Friedman, Acting P. J., and Regan, J., concurred. 
      
       An earlier offer was negotiated by plaintiff with the same prospective buyers, but was rejected by defendant. That offer was for $150,000 ($15,000 less than the sales price of $165,000 fixed by the listing agreement) and called for a smaller cash down payment than contemplated by the listing agreement as orally modified. The first offer, like the second (in the amount of $165,000)', provided for the “transfer of stock in Echo Chalet, Inc.”
     
      
       By his second cause of action—which we find it unnecessary to summarize, in view of the conclusions we will discuss—plaintiff sought in the alternative to recover on a common count the reasonable value of the services performed by him, which he placed at the sum of $15,000.
     
      
       The hearing of the demurrer was not reported. The order sustaining both the general and special demurrers is general in form, merely sustaining the demurrers “upon each of the grounds stated therein.” Defendant’s appellate brief goes somewhat beyond the record in referring to issues and arguments which were brought to the attention of the trial judge, and as to the judge’s asserted reasons for sustaining the demurrer. We will discuss all contentions raised, however, because the demurrer properly tested the complaint on all issues briefed by defendant.
     
      
       We will discuss at a later point defendant’s separate contention that the complaint fails, in any event, because of plaintiff’s failure to possess a securities broker’s certificate.
     
      
       Civil Code section 1698 provides: “A contract in writing may be altered by a contract in writing, or by an executed oral agreement, and not otherwise.”
     
      
       See dissenting opinion of Justice Schauer in Godbey; 13 Stan.L.Rev. 812, fn. 1 (1961); 40 Cal.L.Rev. 599 (1952).
     
      
       “A written contract within this division may only be modified by a written agreement or by an oral agreement fully executed by both parties.” (Com. Code, § 2209, subd. (2).)
     
      
       As pointed out in footnote 3, supra, the order sustaining the demurrer was general in its terms, specifying only that it was sustained “upon each of the grounds” stated in the demurrer.
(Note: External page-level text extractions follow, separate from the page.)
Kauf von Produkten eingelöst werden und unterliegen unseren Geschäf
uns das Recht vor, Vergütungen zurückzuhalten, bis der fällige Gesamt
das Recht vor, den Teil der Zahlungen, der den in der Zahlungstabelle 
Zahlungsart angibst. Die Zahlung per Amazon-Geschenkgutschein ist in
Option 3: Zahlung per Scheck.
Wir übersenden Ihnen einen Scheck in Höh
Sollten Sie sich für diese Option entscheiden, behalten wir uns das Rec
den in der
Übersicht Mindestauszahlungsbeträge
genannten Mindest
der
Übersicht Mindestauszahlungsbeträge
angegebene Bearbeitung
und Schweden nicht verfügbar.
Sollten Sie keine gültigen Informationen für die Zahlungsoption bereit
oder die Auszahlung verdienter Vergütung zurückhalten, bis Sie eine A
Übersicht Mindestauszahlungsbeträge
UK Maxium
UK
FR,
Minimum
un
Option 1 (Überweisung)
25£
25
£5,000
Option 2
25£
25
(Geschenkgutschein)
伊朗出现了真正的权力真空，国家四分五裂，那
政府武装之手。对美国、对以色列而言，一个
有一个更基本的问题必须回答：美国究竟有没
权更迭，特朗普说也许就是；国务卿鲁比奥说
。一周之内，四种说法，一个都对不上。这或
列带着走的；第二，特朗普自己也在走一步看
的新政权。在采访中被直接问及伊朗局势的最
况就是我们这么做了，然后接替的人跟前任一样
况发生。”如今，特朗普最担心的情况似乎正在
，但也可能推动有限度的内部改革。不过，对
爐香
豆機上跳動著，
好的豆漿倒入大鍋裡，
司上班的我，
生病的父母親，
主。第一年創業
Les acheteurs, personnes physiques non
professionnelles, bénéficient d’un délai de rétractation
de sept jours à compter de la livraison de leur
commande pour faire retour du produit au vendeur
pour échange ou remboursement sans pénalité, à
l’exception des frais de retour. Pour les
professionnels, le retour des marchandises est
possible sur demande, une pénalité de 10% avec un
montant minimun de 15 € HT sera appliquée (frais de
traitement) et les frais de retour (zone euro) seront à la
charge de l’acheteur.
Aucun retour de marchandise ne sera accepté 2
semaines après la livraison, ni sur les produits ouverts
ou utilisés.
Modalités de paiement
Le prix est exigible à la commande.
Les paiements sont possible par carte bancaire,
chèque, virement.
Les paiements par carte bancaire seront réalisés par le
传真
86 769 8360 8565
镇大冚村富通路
Plaintiff having elected not to amend his complaint, “[i]f the demurrer is well taken as to any of the grounds stated therein, then the order of the court . . . must be affirmed by the reviewing court.” (Haddad v. McDowell (1931) 213 Cal. 690, 691 [3 P.2d 550]; cf., 2 Witkin, Cal. Procedure (1954), Pleading, § 502, pp. 1492-1493.)
     
      
       The Corporate Securities Law, now sections 25000-25804 of the Corporations Code, was revised and renumbered effective January 2, 1969. Our references are to the numbered sections in force at the time of the transaction under review.
     
      
       The letter soliciting plaintiff’s services in Stoll stated: “We would like to receive $150,000 for the [radio] station. . . .” (173 Cal.App.2d at p. 699.) (Original italics.)
     
      
       Those most affected are real estate brokers like the plaintiff, whose principals prefer selling their corporation’s stock, rather than a sale of its assets, and these brokers are regulated by the Real Estate Commissioner. As the writer of the above cited note points out, the California cases (e.g., Rhode v. Bartholomew, supra, 94 Cal.App.2d 272) reveal that “the beneficiaries of the isolated transaction doctrine have not been buyers mulcted by fraudulent brokers, but principals who have successfully defended against suits to recover commissions” on the ground that the brokers were not licensed under the Corporate Securities Law. (12 Stan.L.Rev. at p. 160.)